I highly recommend that you read this sticky post
from the DataAccess forum. The only workaround so far is to tell the user to turn that setting off. We should abort of VDF programs when we
detect that Windows setting is on. In order to do that, we can inject a piece of VDF code in every single one of our VDF apps,
or we could deploy a fake runtime to help us detect the problem. Time to rip out that Visual C++ compiler.
#include <windows.h>
#include <shlwapi.h>
#pragma comment(linker,"/export:_Activate@4")
#pragma comment(linker,"/export:_FlexRunProgramEx@4")
#pragma comment(linker,"/export:FlexRunProgx=_FlexRunProgx@0")

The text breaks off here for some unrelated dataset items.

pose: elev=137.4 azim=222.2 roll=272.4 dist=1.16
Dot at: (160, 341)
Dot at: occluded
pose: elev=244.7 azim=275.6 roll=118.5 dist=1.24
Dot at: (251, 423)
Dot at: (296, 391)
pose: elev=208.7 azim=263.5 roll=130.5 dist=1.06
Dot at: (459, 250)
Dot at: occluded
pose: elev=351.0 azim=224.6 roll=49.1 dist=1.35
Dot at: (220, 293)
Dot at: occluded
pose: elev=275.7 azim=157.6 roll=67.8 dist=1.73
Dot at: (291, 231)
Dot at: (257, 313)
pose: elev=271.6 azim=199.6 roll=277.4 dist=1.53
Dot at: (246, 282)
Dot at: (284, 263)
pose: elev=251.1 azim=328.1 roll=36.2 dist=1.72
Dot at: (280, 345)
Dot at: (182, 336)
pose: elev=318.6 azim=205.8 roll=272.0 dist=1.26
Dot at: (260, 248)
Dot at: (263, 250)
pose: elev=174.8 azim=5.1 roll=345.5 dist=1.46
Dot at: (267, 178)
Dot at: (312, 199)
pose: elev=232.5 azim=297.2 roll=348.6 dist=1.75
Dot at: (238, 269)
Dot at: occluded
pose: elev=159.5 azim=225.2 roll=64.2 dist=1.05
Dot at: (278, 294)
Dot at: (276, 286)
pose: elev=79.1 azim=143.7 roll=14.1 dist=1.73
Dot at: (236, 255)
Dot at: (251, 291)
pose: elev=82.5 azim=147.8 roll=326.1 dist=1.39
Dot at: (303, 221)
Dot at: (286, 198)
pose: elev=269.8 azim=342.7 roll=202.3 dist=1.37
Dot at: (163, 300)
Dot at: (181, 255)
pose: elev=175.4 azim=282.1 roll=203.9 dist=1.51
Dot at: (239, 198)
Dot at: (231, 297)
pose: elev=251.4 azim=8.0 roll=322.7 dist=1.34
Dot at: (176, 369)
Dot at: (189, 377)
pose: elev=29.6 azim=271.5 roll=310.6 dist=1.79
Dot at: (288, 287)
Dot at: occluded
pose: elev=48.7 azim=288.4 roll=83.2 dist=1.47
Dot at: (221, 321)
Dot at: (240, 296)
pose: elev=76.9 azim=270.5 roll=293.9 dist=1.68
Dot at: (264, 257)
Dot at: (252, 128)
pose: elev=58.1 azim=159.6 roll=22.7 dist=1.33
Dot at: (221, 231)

typedef DWORD(WINAPI *OneParam) (DWORD);
typedef DWORD(WINAPI *ZeroParam) ();
OneParam FlexRunProgramEx_VDF, Activate_VDF;
ZeroParam FlexRunProgx_VDF;
HMODULE gh_RealDll;
HINSTANCE gh_FakeDll;
void LoadRealDll()
{
TCHAR szPath[MAX_PATH];
if (gh_RealDll == NULL)
{
if (GetOEMCP() == 65001)
{
MessageBox(NULL, TEXT("The Windows 10 Beta setting \"Use Unicode UTF - 8 for worldwide language support\" is enabled. Please disable this setting before continuing. The program will now abort."), 0, MB_ICONERROR);
ExitProcess(0);
return;
}
GetModuleFileName(gh_FakeDll, szPath, MAX_PATH);
PathRenameExtension(szPath, TEXT(".real"));
gh_RealDll = LoadLibrary(szPath);
if (gh_RealDll)
{
Activate_VDF = (OneParam)GetProcAddress(gh_RealDll, "_Activate@4");
FlexRunProgramEx_VDF = (OneParam)GetProcAddress(gh_RealDll, "_FlexRunProgramEx@4");
FlexRunProgx_VDF = (ZeroParam)GetProcAddress(gh_RealDll, "FlexRunProgx");
}
else ExitProcess(0);
}
}
EXTERN_C DWORD WINAPI Activate(DWORD p1)
{
LoadRealDll();
return Activate_VDF(p1);
}
EXTERN_C DWORD WINAPI FlexRunProgramEx(DWORD p1)
{
LoadRealDll();
return FlexRunProgramEx_VDF(p1);
}
EXTERN_C DWORD WINAPI FlexRunProgx()
{
LoadRealDll();
return FlexRunProgx_VDF();
}
EXTERN_C BOOL WINAPI _DllMainCRTStartup(HINSTANCE hInstDll,DWORD fdwReason, LPVOID lpvReserved)
{
if (fdwReason == DLL_PROCESS_ATTACH) gh_FakeDll = hInstDll;
return TRUE;
}
Here is the fun part
- Compile the above code and you shall get a dll called "VDFVM.DLL".
- Rename the VDFVM19.dll to VDFVM19.real (given that you are running DF 19. I am running VDF 16, therefore I would rename VDFVM16.dll)
- Rename the VDFVM.DLL to VDFVM19.dll
Now all your VDF/DF programs will abort if that Windows 10 UTF8 setting is on.
We are basically creating a middle man (the VDFVM.DLL) to stand between your VDF app and the actual VDF runtime.
The middle man will detect whether that Windows 10 setting is on. If the setting is on, abort the program.